> EXERCISE DESCRIPTION:
Copy out each line of the data that holds the string "numbered".

Start of TASK INPUTS

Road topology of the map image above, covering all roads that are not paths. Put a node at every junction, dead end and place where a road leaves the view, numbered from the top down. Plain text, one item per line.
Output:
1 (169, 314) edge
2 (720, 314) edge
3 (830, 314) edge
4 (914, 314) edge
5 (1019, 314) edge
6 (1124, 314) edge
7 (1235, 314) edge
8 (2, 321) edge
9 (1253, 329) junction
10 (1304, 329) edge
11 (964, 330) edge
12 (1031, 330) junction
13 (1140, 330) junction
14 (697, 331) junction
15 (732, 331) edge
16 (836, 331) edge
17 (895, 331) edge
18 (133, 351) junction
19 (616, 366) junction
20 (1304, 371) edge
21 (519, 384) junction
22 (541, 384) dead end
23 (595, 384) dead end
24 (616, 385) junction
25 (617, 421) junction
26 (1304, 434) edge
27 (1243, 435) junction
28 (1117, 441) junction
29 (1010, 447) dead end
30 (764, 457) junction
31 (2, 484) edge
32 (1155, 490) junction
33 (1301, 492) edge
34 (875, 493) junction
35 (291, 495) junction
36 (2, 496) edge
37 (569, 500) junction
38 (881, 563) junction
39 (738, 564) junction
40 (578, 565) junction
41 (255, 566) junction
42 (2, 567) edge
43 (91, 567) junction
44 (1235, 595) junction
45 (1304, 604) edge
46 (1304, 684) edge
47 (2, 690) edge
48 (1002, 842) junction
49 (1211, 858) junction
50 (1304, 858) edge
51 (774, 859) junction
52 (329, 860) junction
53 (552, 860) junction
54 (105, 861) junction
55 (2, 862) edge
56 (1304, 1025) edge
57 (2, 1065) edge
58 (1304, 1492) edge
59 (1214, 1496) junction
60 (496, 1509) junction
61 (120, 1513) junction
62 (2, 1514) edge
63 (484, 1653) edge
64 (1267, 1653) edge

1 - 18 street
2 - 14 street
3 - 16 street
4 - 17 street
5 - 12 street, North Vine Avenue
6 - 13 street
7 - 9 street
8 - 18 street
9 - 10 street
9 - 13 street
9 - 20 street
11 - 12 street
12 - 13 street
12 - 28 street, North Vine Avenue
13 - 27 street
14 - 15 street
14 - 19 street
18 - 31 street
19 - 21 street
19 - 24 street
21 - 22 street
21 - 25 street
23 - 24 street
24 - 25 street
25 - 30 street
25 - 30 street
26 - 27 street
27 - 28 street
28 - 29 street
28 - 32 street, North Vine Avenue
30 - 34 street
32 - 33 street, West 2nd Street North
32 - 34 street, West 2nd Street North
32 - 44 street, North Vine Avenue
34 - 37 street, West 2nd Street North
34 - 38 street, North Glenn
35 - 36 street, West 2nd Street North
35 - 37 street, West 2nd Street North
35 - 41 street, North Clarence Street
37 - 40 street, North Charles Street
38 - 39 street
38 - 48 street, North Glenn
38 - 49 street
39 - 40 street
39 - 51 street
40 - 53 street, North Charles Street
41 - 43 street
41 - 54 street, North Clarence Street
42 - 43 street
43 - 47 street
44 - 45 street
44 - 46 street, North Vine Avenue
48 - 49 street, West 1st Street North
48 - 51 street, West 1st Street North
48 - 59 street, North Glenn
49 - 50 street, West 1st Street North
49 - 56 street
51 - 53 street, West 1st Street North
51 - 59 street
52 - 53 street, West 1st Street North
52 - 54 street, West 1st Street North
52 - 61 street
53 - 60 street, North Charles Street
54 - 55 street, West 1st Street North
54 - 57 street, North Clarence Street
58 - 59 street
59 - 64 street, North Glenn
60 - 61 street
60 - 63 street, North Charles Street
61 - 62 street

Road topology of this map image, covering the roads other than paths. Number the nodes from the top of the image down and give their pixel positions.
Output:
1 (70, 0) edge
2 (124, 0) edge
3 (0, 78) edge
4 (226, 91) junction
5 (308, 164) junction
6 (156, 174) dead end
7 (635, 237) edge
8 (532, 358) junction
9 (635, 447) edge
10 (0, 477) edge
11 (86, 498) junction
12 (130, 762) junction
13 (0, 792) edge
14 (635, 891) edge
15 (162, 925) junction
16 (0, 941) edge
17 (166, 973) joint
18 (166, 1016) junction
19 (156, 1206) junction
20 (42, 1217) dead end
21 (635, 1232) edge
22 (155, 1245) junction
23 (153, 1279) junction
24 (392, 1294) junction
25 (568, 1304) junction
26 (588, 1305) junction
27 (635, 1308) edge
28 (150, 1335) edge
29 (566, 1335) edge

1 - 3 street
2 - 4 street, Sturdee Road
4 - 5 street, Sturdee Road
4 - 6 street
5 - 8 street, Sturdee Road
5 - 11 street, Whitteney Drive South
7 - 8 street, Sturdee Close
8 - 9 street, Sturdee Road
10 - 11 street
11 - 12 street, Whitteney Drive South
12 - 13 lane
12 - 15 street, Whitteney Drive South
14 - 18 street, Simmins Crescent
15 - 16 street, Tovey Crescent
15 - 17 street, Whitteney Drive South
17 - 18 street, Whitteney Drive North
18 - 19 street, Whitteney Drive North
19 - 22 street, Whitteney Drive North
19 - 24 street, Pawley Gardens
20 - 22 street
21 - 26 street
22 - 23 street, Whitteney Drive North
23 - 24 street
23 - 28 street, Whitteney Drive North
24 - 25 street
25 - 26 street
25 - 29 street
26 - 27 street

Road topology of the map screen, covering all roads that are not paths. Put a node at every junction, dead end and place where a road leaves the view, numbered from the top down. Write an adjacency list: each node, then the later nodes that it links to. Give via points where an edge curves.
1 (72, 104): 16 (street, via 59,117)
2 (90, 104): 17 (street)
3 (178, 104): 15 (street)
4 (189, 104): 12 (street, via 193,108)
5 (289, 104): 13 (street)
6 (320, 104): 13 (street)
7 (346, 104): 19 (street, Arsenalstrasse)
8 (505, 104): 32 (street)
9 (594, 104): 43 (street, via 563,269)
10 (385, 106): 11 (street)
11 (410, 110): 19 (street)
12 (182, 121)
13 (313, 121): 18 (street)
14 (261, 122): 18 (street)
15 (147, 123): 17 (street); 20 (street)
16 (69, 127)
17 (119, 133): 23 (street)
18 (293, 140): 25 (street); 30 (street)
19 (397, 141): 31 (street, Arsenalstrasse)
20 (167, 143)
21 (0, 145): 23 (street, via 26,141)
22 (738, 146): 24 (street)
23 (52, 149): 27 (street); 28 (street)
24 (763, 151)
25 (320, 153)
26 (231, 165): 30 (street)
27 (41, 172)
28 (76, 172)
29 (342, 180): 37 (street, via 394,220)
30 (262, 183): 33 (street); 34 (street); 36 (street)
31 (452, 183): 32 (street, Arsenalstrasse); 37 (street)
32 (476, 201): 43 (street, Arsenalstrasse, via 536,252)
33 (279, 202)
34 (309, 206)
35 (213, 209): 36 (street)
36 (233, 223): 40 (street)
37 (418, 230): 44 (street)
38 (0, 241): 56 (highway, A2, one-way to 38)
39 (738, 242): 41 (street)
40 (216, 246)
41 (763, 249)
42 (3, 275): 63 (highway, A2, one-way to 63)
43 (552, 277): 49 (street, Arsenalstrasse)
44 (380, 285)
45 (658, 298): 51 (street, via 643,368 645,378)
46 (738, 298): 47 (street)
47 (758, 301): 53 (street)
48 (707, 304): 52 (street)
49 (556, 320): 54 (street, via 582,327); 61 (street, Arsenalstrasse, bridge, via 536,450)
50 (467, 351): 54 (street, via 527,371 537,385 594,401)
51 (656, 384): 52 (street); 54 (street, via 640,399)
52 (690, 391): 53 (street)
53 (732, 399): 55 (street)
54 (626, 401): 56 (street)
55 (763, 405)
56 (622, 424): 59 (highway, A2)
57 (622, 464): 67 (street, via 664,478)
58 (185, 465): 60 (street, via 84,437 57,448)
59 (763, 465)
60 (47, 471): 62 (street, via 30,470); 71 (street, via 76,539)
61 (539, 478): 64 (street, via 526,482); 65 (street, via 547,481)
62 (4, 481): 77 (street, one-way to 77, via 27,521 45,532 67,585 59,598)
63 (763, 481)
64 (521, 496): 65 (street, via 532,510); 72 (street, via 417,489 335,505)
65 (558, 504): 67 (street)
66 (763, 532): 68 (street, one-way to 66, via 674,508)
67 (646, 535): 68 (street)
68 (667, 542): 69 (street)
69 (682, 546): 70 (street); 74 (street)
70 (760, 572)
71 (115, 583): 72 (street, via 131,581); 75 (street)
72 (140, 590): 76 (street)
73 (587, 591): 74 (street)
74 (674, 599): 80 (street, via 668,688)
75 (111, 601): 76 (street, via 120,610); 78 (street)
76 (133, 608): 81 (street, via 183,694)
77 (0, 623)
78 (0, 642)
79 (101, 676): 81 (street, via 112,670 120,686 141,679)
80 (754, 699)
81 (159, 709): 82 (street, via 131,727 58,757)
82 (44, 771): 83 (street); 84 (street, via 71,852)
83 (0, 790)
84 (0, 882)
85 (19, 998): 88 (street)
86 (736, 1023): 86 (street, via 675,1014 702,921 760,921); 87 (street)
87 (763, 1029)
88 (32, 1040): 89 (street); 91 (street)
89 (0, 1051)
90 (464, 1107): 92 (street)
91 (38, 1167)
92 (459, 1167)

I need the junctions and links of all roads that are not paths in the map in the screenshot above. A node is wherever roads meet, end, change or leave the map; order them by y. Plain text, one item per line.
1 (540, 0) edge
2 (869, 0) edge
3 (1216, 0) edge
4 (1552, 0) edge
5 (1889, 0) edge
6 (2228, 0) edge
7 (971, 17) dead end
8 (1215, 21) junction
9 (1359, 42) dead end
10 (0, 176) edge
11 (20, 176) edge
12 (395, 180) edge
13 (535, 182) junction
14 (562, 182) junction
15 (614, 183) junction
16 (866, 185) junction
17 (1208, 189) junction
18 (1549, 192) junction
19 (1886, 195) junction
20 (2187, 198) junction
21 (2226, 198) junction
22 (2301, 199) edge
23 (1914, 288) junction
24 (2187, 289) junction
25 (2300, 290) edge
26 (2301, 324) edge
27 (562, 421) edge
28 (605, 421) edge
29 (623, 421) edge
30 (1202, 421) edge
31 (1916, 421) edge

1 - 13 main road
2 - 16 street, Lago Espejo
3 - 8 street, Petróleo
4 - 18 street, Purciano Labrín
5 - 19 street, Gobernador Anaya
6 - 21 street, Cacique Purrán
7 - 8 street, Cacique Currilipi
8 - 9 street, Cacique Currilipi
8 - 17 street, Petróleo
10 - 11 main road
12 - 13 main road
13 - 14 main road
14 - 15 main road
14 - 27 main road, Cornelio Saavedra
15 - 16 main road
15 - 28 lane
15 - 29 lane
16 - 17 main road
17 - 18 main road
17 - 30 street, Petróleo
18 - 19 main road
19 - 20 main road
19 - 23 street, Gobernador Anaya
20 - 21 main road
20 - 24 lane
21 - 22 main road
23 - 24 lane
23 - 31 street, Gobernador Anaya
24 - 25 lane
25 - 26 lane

End of TASK INPUTS

> ANSWER SPACE:
Road topology of the map image above, covering all roads that are not paths. Put a node at every junction, dead end and place where a road leaves the view, numbered from the top down. Plain text, one item per line.
Road topology of the map screen, covering all roads that are not paths. Put a node at every junction, dead end and place where a road leaves the view, numbered from the top down. Write an adjacency list: each node, then the later nodes that it links to. Give via points where an edge curves.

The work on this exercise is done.